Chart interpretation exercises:
□ □ □ □ □

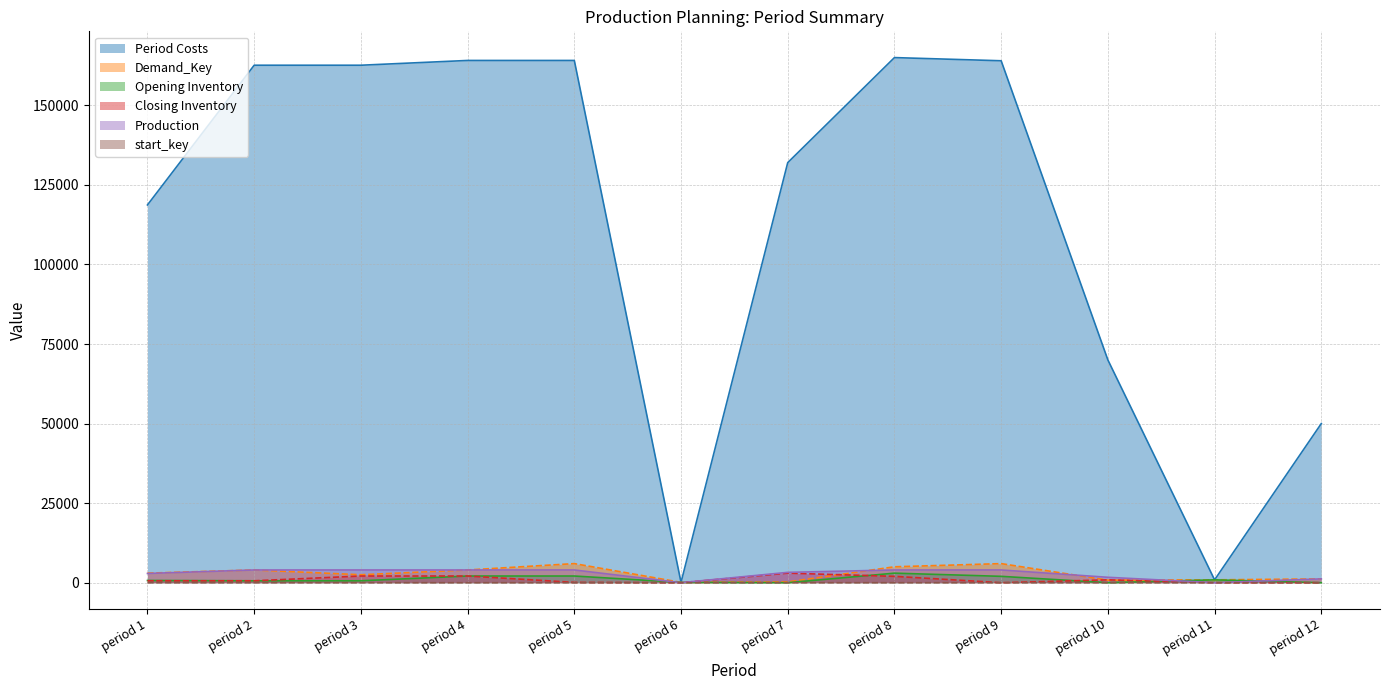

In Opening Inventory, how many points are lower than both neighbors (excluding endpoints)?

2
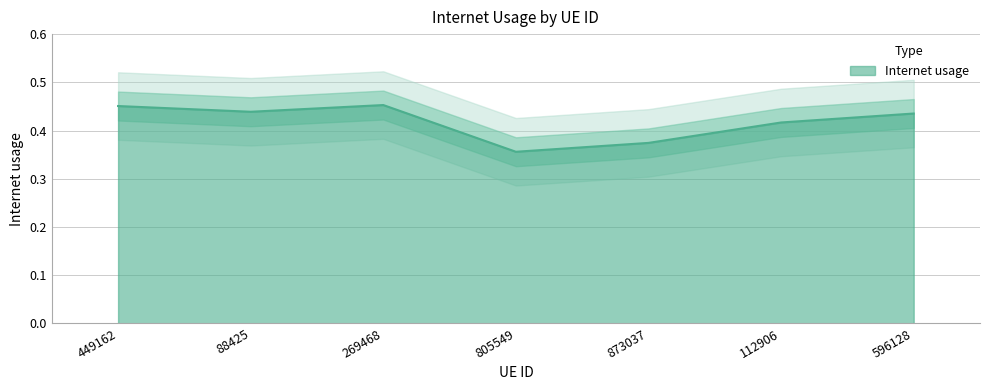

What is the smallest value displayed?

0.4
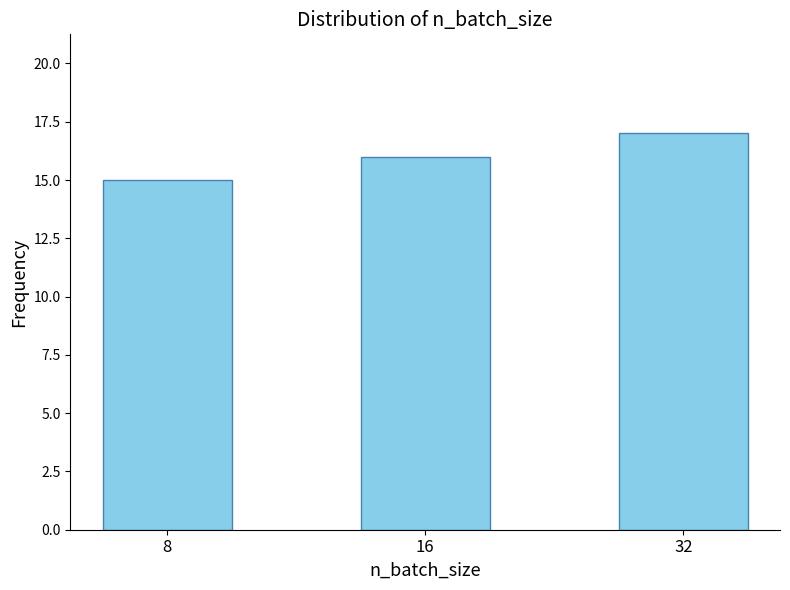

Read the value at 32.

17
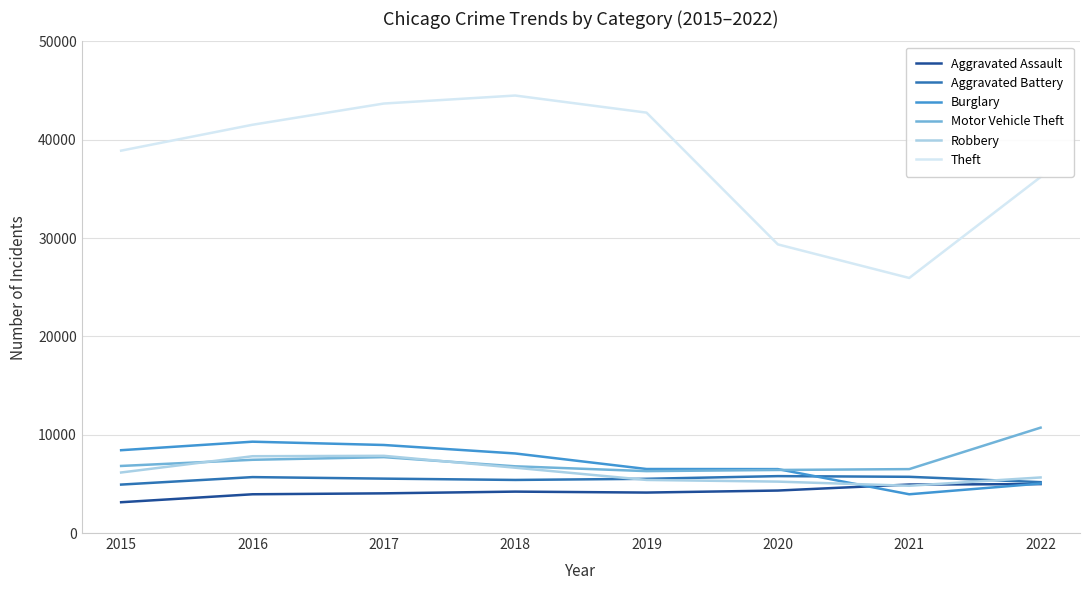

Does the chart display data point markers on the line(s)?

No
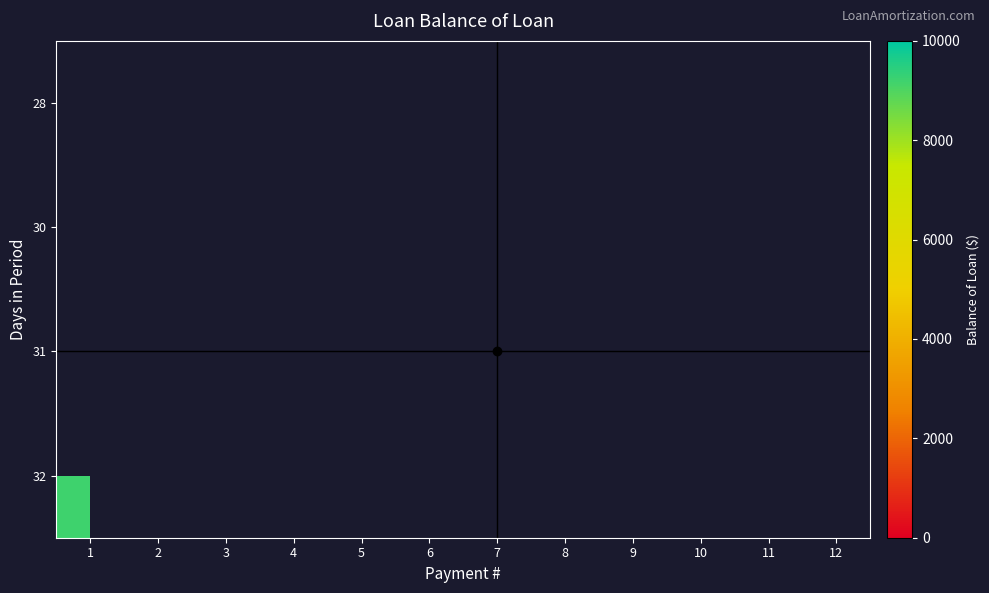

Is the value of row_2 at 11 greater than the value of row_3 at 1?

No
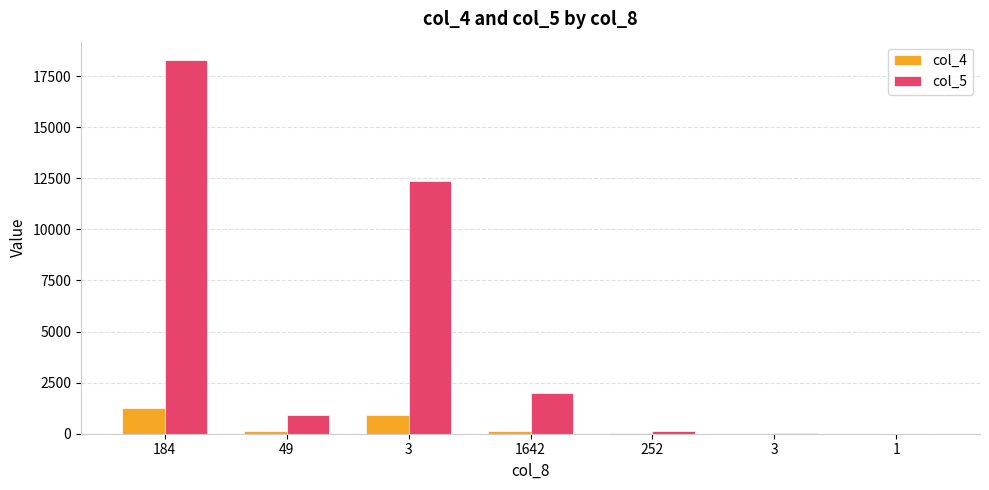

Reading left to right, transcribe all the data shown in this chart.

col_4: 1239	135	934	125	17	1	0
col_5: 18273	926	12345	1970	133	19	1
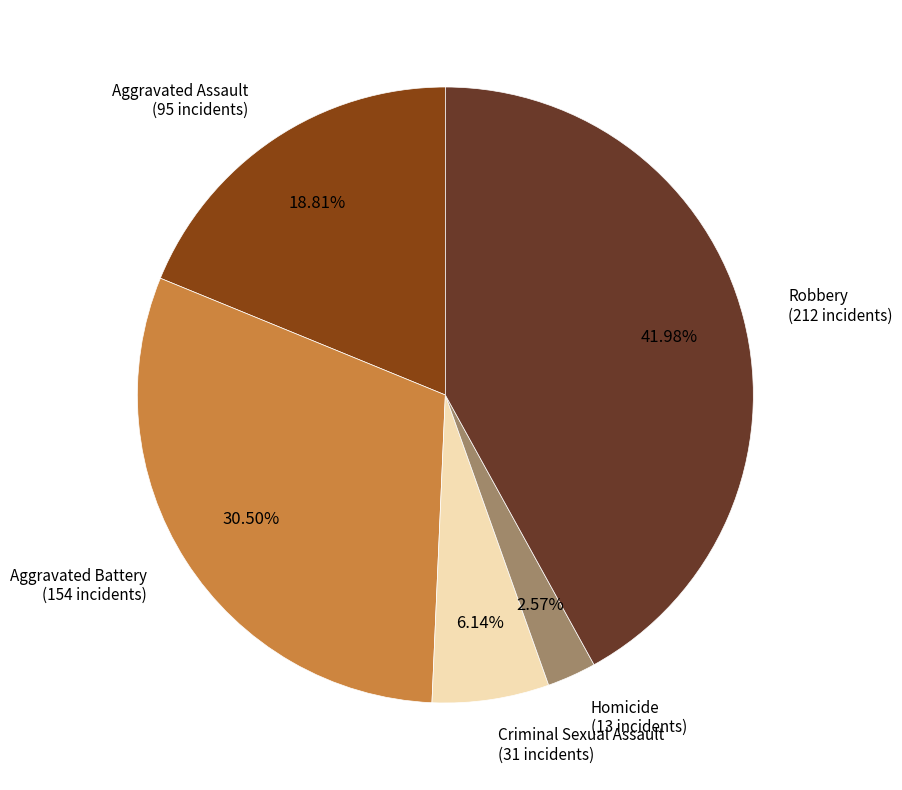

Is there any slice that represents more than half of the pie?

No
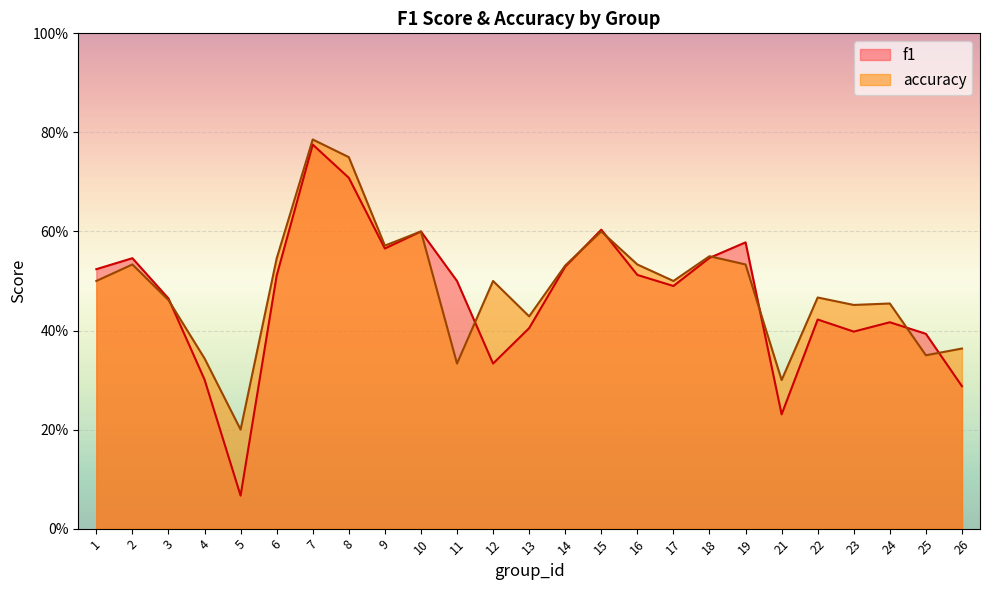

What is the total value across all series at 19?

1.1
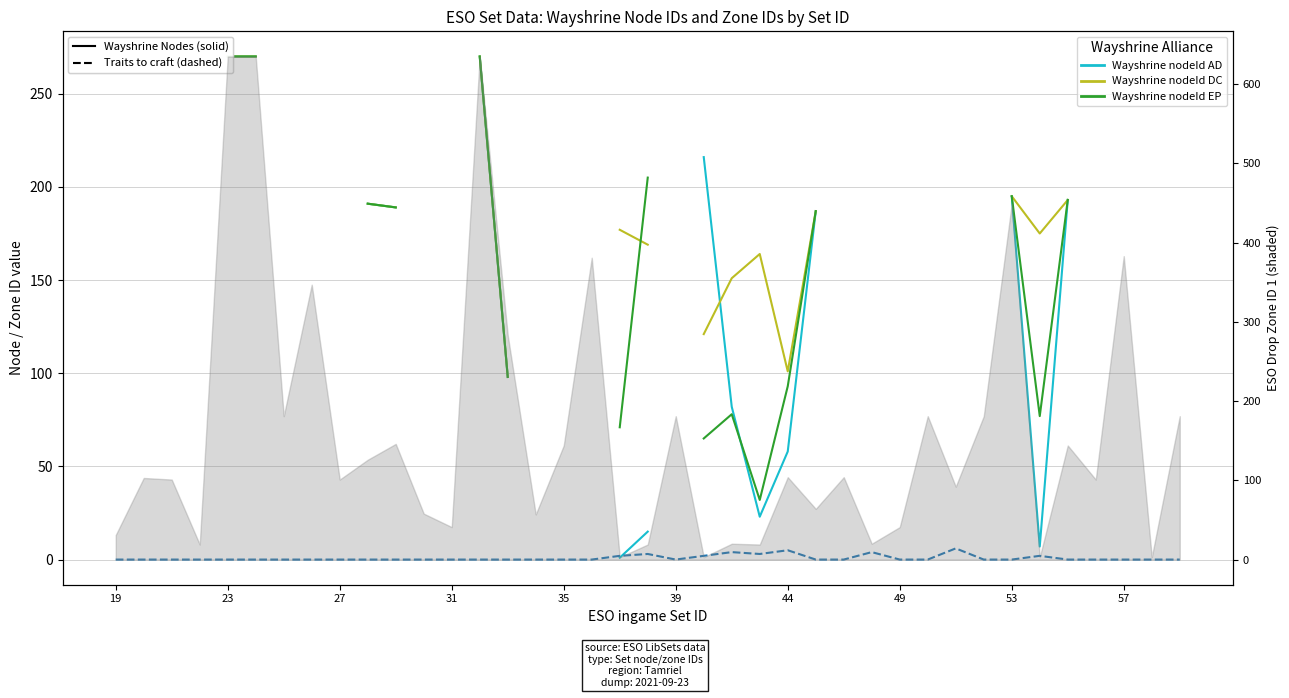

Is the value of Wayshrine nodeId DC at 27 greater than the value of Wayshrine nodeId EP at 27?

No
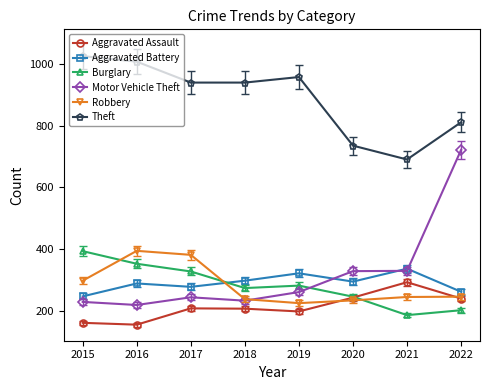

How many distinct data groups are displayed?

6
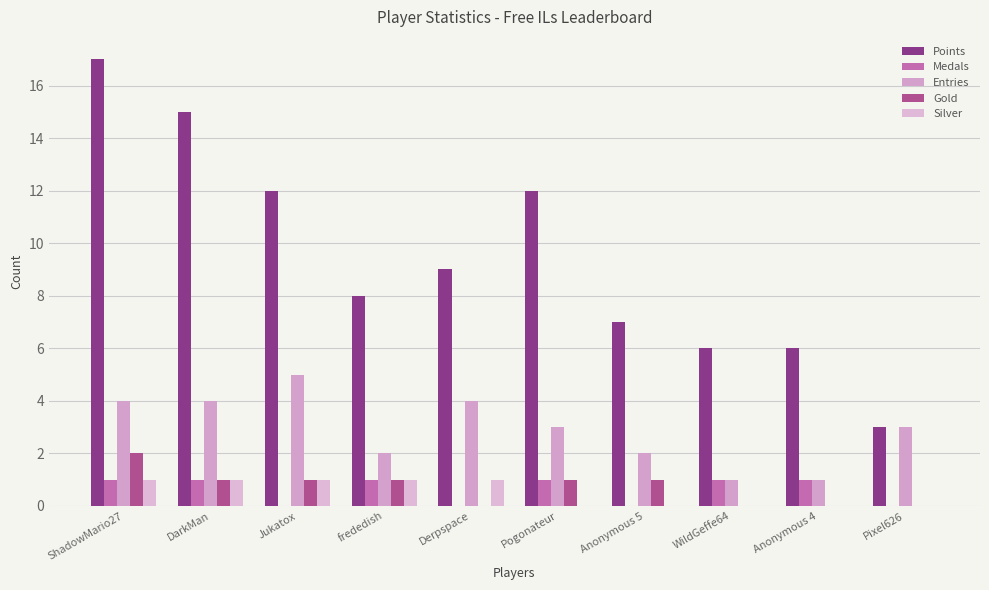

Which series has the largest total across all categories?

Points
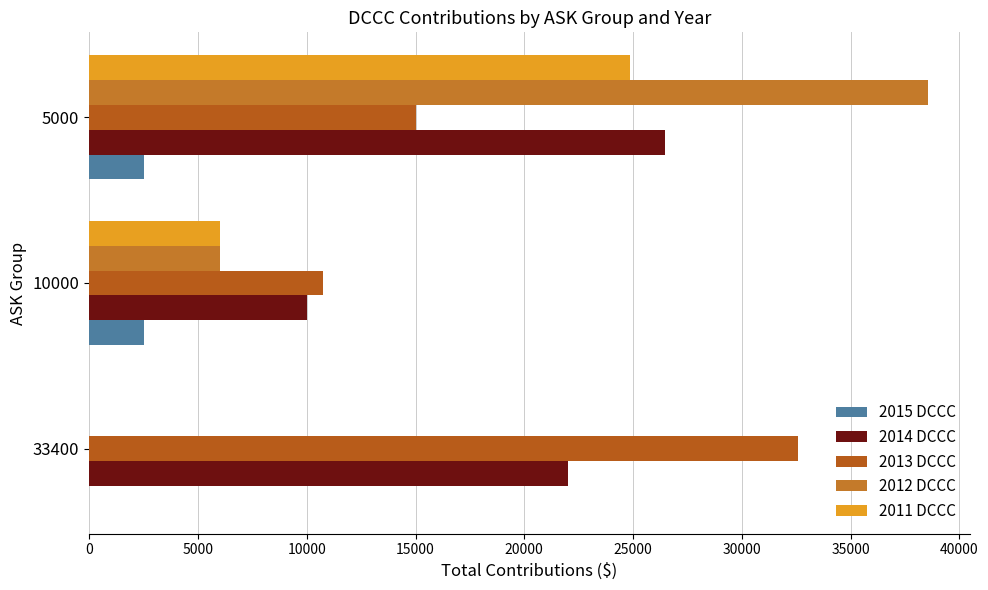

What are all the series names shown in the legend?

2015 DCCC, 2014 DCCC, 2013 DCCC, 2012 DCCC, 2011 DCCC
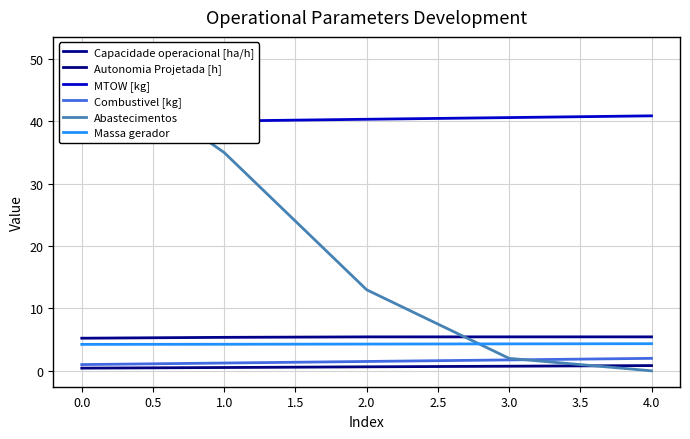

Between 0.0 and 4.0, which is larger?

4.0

□ □ □ □ □

Written task >> Could you retype the listing word for word, from the line containing "Reading left to" through the end of the listing, leaving out the pictures?

Exercise answer >>
Reading left to right, transcribe all the data shown in this chart.

col_4: 1239	135	934	125	17	1	0
col_5: 18273	926	12345	1970	133	19	1

Is there any slice that represents more than half of the pie?

No

What is the total value across all series at 19?

1.1

Is the value of Wayshrine nodeId DC at 27 greater than the value of Wayshrine nodeId EP at 27?

No

How many distinct data groups are displayed?

6

Which series has the largest total across all categories?

Points

What are all the series names shown in the legend?

2015 DCCC, 2014 DCCC, 2013 DCCC, 2012 DCCC, 2011 DCCC

Between 0.0 and 4.0, which is larger?

4.0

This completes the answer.